• _THE PROBLEM_:
Reproduce the items word for word from the line containing "举个很典型的例子：2OG黑狱" through the line containing "Most reads were", and leave the pictures out of your answer.

• _DATA FOR THE TASK_:
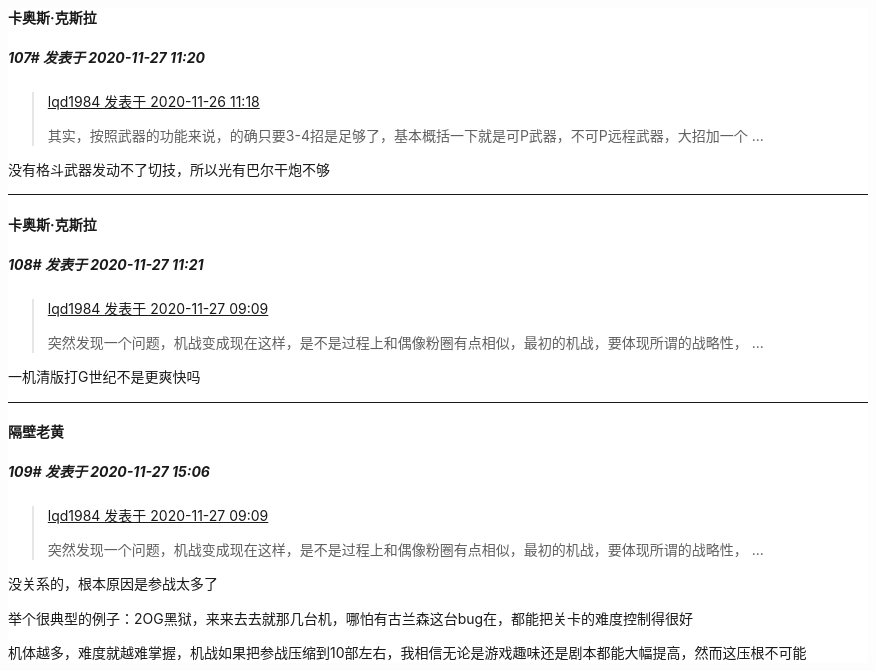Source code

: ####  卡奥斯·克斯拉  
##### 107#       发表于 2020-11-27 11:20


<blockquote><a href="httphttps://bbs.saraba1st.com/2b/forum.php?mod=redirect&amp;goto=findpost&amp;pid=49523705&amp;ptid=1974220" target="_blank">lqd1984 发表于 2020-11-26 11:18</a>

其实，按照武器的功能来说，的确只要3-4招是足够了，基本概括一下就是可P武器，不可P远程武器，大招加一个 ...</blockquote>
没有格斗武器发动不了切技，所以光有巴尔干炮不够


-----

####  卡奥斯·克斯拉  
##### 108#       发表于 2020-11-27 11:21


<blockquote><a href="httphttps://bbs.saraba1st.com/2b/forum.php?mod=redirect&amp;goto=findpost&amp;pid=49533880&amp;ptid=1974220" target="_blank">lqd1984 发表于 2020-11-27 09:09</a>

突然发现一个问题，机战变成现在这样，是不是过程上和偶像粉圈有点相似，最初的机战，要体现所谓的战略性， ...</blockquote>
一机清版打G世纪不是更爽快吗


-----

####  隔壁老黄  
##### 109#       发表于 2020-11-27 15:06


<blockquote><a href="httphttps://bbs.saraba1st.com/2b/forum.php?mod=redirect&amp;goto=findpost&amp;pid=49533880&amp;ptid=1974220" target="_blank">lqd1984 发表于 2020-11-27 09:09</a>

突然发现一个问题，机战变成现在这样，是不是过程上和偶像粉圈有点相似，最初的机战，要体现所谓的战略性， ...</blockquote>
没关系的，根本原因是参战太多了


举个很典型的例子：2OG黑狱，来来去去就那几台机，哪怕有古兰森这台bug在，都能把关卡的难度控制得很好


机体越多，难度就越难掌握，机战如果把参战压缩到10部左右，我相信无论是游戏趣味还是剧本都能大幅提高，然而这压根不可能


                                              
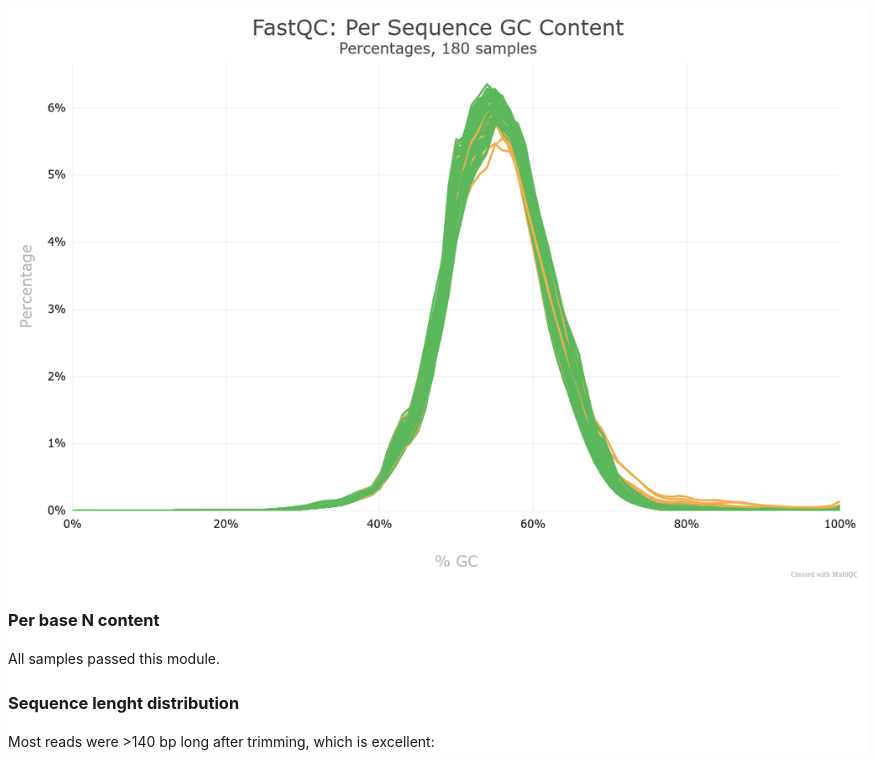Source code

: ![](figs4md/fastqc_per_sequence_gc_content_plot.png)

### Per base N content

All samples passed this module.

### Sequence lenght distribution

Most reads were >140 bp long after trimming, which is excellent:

* * *

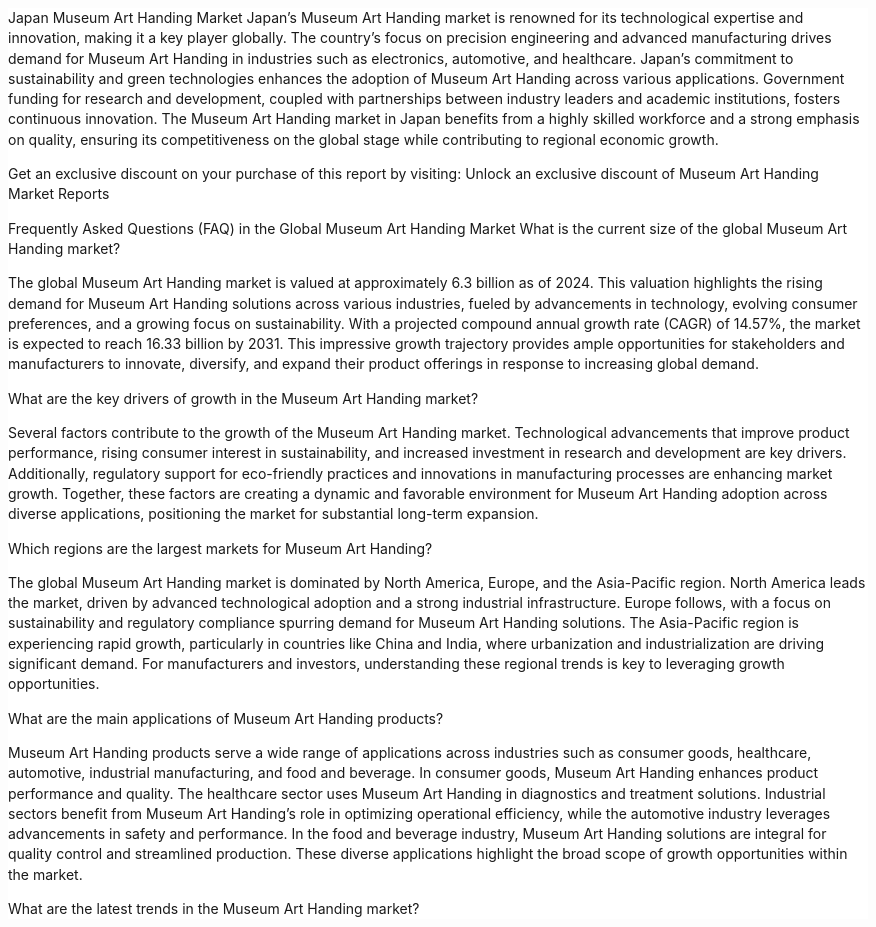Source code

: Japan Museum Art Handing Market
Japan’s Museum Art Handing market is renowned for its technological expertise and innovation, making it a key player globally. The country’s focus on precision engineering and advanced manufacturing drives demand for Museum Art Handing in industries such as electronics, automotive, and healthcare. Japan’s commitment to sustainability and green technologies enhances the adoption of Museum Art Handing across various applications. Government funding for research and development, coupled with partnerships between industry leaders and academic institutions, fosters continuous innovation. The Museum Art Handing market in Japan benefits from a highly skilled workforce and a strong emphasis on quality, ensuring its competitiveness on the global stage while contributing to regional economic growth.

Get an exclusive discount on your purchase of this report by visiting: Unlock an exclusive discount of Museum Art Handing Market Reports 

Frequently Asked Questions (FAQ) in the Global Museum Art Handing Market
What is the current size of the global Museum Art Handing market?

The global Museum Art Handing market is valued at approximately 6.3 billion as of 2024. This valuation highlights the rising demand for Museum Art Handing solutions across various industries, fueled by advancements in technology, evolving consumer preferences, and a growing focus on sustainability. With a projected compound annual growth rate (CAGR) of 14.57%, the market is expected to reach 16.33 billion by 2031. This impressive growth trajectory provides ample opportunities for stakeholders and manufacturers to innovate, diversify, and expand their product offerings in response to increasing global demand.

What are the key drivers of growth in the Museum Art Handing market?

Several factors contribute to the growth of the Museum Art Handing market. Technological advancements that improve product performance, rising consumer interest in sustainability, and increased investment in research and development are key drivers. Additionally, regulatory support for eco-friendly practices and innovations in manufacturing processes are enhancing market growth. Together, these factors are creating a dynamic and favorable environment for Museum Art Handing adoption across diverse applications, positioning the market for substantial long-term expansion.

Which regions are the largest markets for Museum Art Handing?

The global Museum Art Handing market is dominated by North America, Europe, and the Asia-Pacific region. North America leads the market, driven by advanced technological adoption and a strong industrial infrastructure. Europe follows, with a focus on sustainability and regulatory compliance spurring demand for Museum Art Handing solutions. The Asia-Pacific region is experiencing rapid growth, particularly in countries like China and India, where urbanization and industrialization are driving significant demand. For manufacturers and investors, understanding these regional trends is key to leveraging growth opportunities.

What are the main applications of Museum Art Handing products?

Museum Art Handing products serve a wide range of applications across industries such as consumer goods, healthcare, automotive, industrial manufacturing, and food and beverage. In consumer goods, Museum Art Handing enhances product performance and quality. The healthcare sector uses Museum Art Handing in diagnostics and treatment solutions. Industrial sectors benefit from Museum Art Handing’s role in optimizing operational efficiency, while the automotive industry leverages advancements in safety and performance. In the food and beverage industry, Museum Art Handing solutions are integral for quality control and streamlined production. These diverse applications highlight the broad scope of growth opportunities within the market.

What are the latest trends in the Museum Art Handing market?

• _RESULT OF THIS TASK_:
举个很典型的例子：2OG黑狱，来来去去就那几台机，哪怕有古兰森这台bug在，都能把关卡的难度控制得很好


机体越多，难度就越难掌握，机战如果把参战压缩到10部左右，我相信无论是游戏趣味还是剧本都能大幅提高，然而这压根不可能


                                              
Source code

: ![](figs4md/fastqc_per_sequence_gc_content_plot.png)

### Per base N content

All samples passed this module.

### Sequence lenght distribution

Most reads were >140 bp long after trimming, which is excellent:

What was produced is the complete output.